▶ PROVIDED TEXT:
■ ■ ■ ■ ■ ■ ■

That is a very nice version you have made!

You might enjoy comparing to this code I found somewhere:
Code: QB64: [Select]
  1. 'Buddhabrot by Antoni Gual 6/2003 agual@eic.ictnet.esB
  2. '------------------------------------------------------------------------------
  3. 'This different rendering of the Mandelbrot Set, created by Melinda Green
  4. ' reminds the shape of the classic sculpture of the sitting Buddha.
  5. '-----------------------------------------------------------------------------
  6. 'The number of calculations needed to obtain this shape is much bigger than
  7. ' for classic mandelbrot set.The complete drawing can take hours
  8. 'Good news is you can divide time needed by 5
  9. ' if you load qb with ffix library, a patch by V1ctor for the QB slow floting
  10. ' point operations. You can find ffix in my site among many others.

■ ■ ■ ■ ■ ■ ■

▶ DATA LISTING:

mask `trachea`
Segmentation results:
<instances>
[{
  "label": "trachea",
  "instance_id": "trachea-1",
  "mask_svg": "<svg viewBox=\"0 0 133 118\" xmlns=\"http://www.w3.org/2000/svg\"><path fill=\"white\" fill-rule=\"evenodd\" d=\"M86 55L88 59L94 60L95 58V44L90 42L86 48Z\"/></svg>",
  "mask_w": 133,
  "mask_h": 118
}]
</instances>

■ ■ ■ ■ ■ ■ ■

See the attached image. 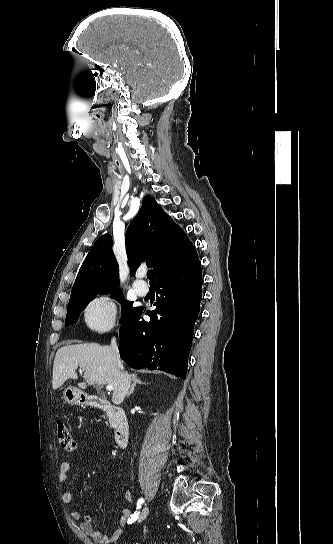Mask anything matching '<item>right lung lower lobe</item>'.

■ ■ ■ ■ ■ ■ ■

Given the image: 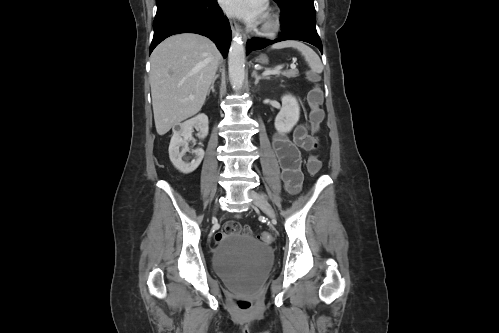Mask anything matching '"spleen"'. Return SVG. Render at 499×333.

■ ■ ■ ■ ■ ■ ■

▶ TASK: Copy the forum post from the words "You might enjoy" through the words "among many others.", swapping "sculpture" for "statue". Work only from the forum post and leave the items aside.

▶ SOLUTION TO THIS EXERCISE:
You might enjoy comparing to this code I found somewhere:
Code: QB64: [Select]
  1. 'Buddhabrot by Antoni Gual 6/2003 agual@eic.ictnet.esB
  2. '------------------------------------------------------------------------------
  3. 'This different rendering of the Mandelbrot Set, created by Melinda Green
  4. ' reminds the shape of the classic statue of the sitting Buddha.
  5. '-----------------------------------------------------------------------------
  6. 'The number of calculations needed to obtain this shape is much bigger than
  7. ' for classic mandelbrot set.The complete drawing can take hours
  8. 'Good news is you can divide time needed by 5
  9. ' if you load qb with ffix library, a patch by V1ctor for the QB slow floting
  10. ' point operations. You can find ffix in my site among many others.